Multicontinuum splitting schemes for multiscale wave problems

TL;DR

This paper introduces multicontinuum splitting schemes for multiscale wave equations with high contrast, enabling efficient and stable numerical solutions by decomposing the solution space and designing tailored time discretizations.

Contribution

It extends multiscale wave problem methods by developing a multicontinuum homogenization approach and contrast-independent stability schemes.

Findings

The proposed schemes accurately capture multiscale wave dynamics.

Stability conditions are contrast-independent with proper continuum selection.

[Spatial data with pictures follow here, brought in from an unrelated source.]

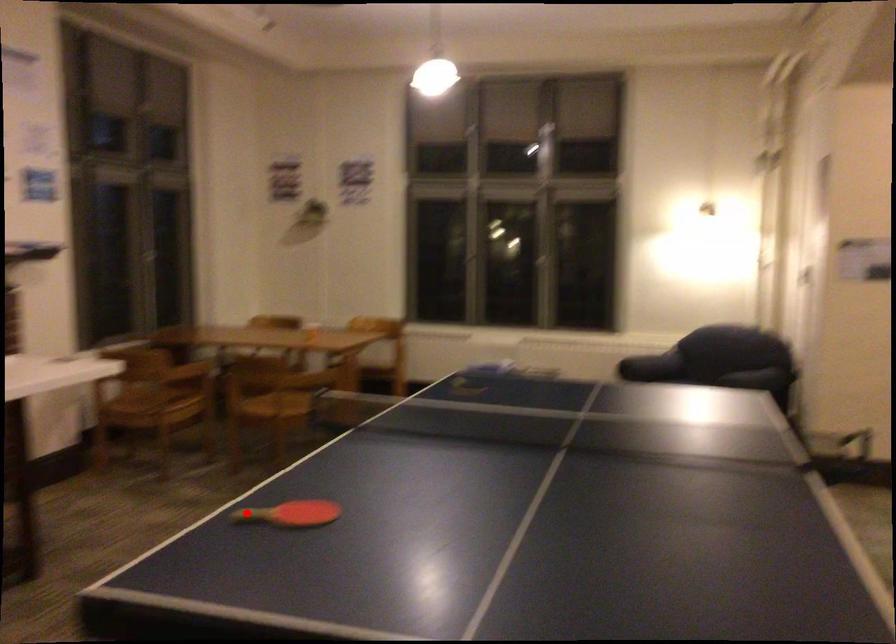
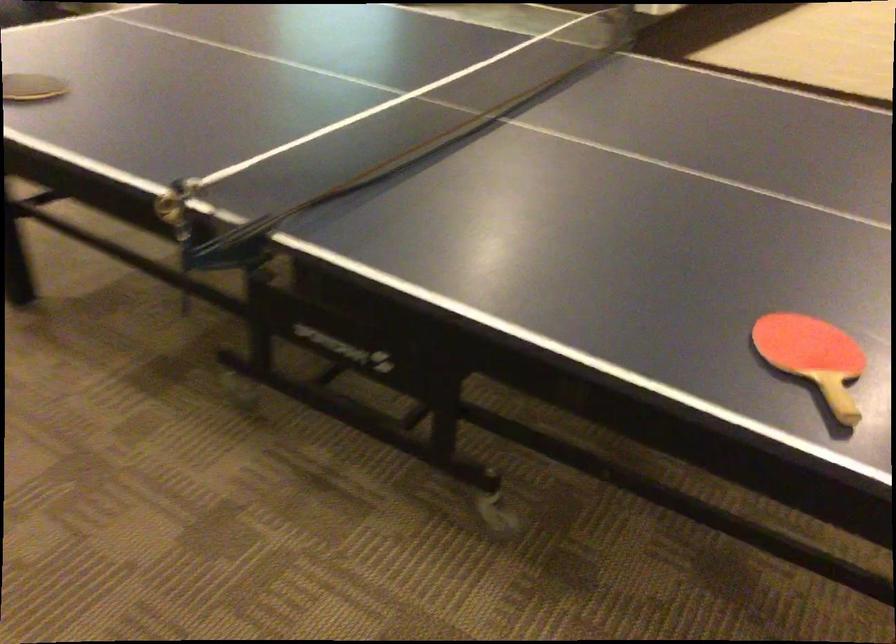
In the second image, find the point that corresponds to the highlighted location in the first image.

(813, 357)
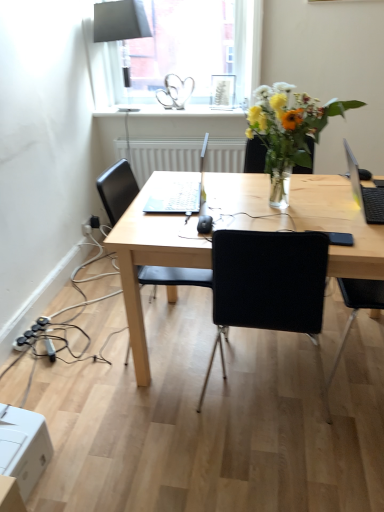
The width and height of the screenshot is (384, 512). Identify the location of vacant space to the right of sleek silver laptop at center. pyautogui.click(x=233, y=197).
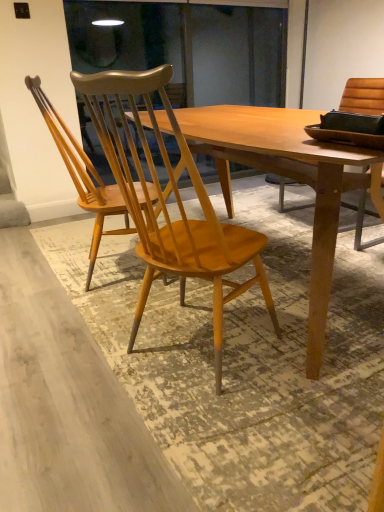
Question: From a real-world perspective, is light brown wood chair at center, the 2th chair when ordered from left to right, positioned over light brown wood chair at center, which ranks as the first chair in left-to-right order, based on gravity?

Choices:
 (A) no
 (B) yes

Answer: (A)

Question: From the image's perspective, would you say light brown wood chair at center, the 2th chair when ordered from left to right, is shown under light brown wood chair at center, which ranks as the first chair in left-to-right order?

Choices:
 (A) yes
 (B) no

Answer: (A)

Question: Is light brown wood chair at center, the 2th chair when ordered from left to right, to the right of light brown wood chair at center, which is counted as the second chair, starting from the right, from the viewer's perspective?

Choices:
 (A) no
 (B) yes

Answer: (B)

Question: Is light brown wood chair at center, the 2th chair when ordered from left to right, to the left of light brown wood chair at center, which ranks as the first chair in left-to-right order, from the viewer's perspective?

Choices:
 (A) no
 (B) yes

Answer: (A)

Question: Would you consider light brown wood chair at center, the 1th chair viewed from the right, to be distant from light brown wood chair at center, which is counted as the second chair, starting from the right?

Choices:
 (A) yes
 (B) no

Answer: (B)

Question: From the image's perspective, would you say light brown wood chair at center, the 1th chair viewed from the right, is positioned over light brown wood chair at center, which is counted as the second chair, starting from the right?

Choices:
 (A) yes
 (B) no

Answer: (B)

Question: Is light brown wood chair at center, which is counted as the second chair, starting from the right, oriented away from light brown wood chair at center, the 2th chair when ordered from left to right?

Choices:
 (A) yes
 (B) no

Answer: (B)

Question: Can you confirm if light brown wood chair at center, which is counted as the second chair, starting from the right, is smaller than light brown wood chair at center, the 2th chair when ordered from left to right?

Choices:
 (A) yes
 (B) no

Answer: (A)

Question: Is light brown wood chair at center, which ranks as the first chair in left-to-right order, at the right side of light brown wood chair at center, the 2th chair when ordered from left to right?

Choices:
 (A) no
 (B) yes

Answer: (A)

Question: Are light brown wood chair at center, which is counted as the second chair, starting from the right, and light brown wood chair at center, the 2th chair when ordered from left to right, located far from each other?

Choices:
 (A) yes
 (B) no

Answer: (B)

Question: Does light brown wood chair at center, which is counted as the second chair, starting from the right, turn towards light brown wood chair at center, the 1th chair viewed from the right?

Choices:
 (A) yes
 (B) no

Answer: (B)

Question: Is light brown wood chair at center, which ranks as the first chair in left-to-right order, not within light brown wood chair at center, the 1th chair viewed from the right?

Choices:
 (A) yes
 (B) no

Answer: (A)

Question: Does point (94, 167) appear closer or farther from the camera than point (162, 200)?

Choices:
 (A) farther
 (B) closer

Answer: (A)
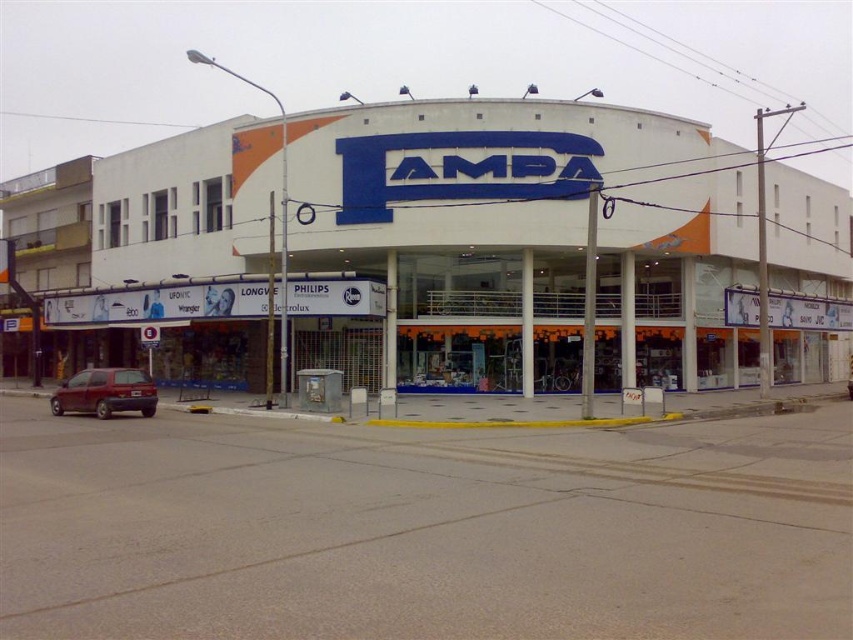
Is white matte building at center positioned at the back of maroon matte hatchback at lower left?

Yes, it is behind maroon matte hatchback at lower left.

Between white matte building at center and maroon matte hatchback at lower left, which one appears on the left side from the viewer's perspective?

maroon matte hatchback at lower left is more to the left.

Describe the element at coordinates (520, 241) in the screenshot. This screenshot has height=640, width=853. I see `white matte building at center` at that location.

Find the location of a particular element. white matte building at center is located at coordinates (520, 241).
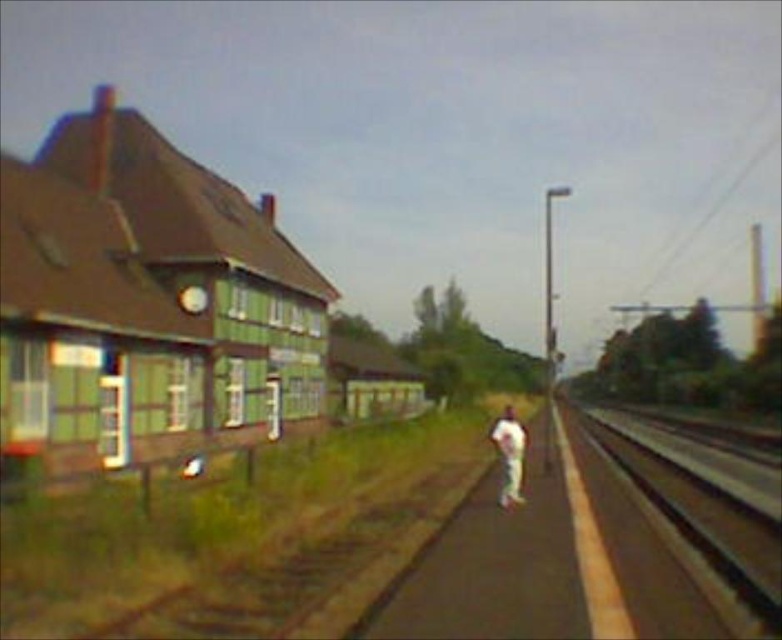
Is smooth asphalt train track at right above white cotton pants at center?

Yes, smooth asphalt train track at right is above white cotton pants at center.

Looking at this image, is smooth asphalt train track at right thinner than white cotton pants at center?

No, smooth asphalt train track at right is not thinner than white cotton pants at center.

Between point (770, 541) and point (508, 468), which one is positioned behind?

Numerical examples confirm the method's effectiveness and stability.

Abstract

In this work, we propose multicontinuum splitting schemes for the wave equation with a high-contrast coefficient, extending our previous research on multiscale flow problems. The proposed approach consists of two main parts: decomposing the solution space into distinct components, and designing tailored time discretization schemes to enhance computational efficiency. To achieve the decomposition, we employ a multicontinuum homogenization method to introduce physically meaningful macroscopic variables and to separate fast and slow dynamics, effectively isolating contrast effects in high-contrast cases. This decomposition enables the design of schemes where the fast-dynamics (contrast-dependent) component is treated implicitly, while the slow-dynamics (contrast-independent) component is handled explicitly. The idea of discrete energy conservation is applied to derive the stability conditions, which are contrast-independent with appropriately chosen continua. We further discuss strategies for optimizing the space decomposition. These include a Rayleigh quotient problem involving tensors, and an alternative generalized eigenvalue decomposition to reduce computational effort. Finally, various numerical examples are presented to validate the accuracy and stability of our proposed method.